Histopathology of the cyst revealed the outer wall consisting of dense fibrocollagenous tissue. The cyst wall was lined with round to oval cells of neuroectodermal origin.

   Discussion Top

A majority of the cases of colobomatous cyst are associated with microphthalmos. There is no predilection for any particular sex. The condition is usually unilateral. [2] The etiology of a colobomatous cyst is not exactly known but it is presumed to occur due to improper fusion of the embryonic fissure between the 7-14 mm stage of fetal development. This results in abnormal ectasia of the sclera, which expands into the adjacent orbit. [3] Usually, the uveal contents do not develop in the region of the coloboma.

Shields and associates reviewed 645 orbital biopsies and reported that microphthalmos and colobomatous cyst accounted for 2% of 193 orbital cystic lesions and <1% of 645 biopsies. [4] They classified congenital cystic lesions of the orbit into various subgroups.
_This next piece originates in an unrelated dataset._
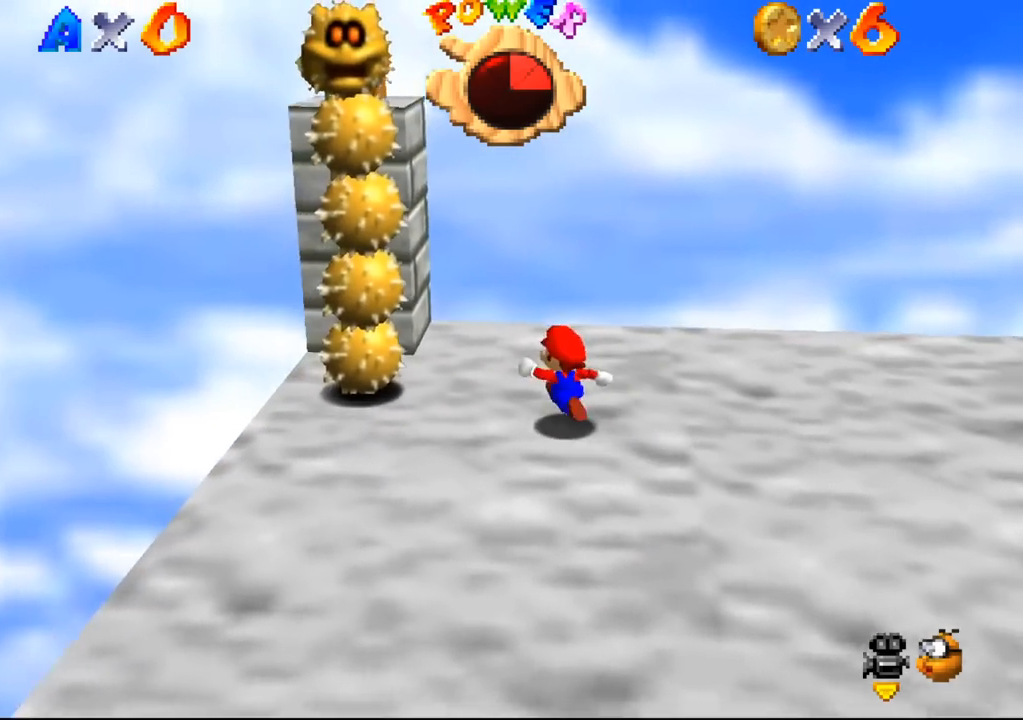
{"buttons": [], "left_stick": "up-left", "events": []}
Neural cysts form one of the subgroups, in which is included colobomatous cyst associated with ocular maldevelopment, congenital cystic eye, and cysts associated with brain and meningeal tissue (cephalocele and optic nerve meningocele). [5]
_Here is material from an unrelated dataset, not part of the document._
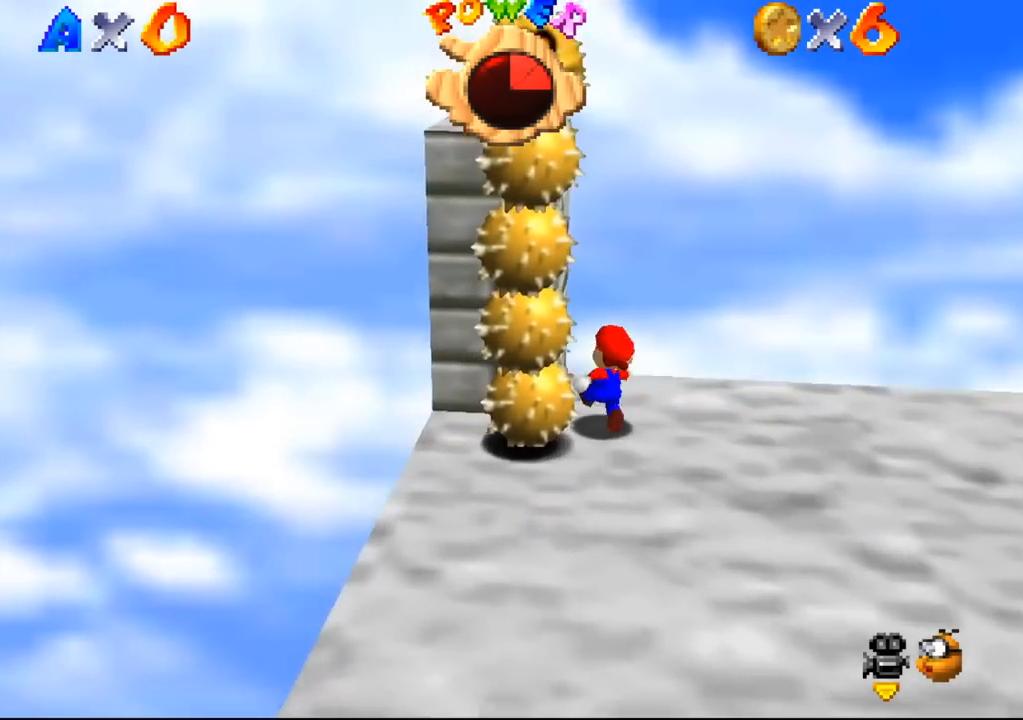
{"buttons": [], "left_stick": "down-right", "events": [[67, "left_stick", "up-right"], [133, "left_stick", "right"], [233, "left_stick", "down-right"]]}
The presentation of microphthalmos with a cyst can be as a protruding mass in the inferior orbit associated with a malformed microphthalmic eye; the cyst may be so small that it cannot be detected clinically or it may be so large that it obscures the globe. [6] These eyes usually have a poor visual outcome. Foxman and Cameron [7] reported that bilateral microphthalmos with colobomatous cyst may be associated with major systemic abnormalities (central nervous system, renal, or cardiovascular), whereas unilateral involvement is usually associated with minor abnormalities. Our case presented with thinning of the corpus callosum and mild mental retardation, besides cleft lip and palate.

Imaging is of primary importance in the evaluation of cystic lesions of the orbit. It helps to differentiate colobomatous cyst from optic nerve sheath cysts, cephalocele, and optic nerve meningocele as well as from solid tumors of the orbit. [8] Imaging also helps in revealing any communication between the cyst and the globe. This information is useful when planning the management of these lesions.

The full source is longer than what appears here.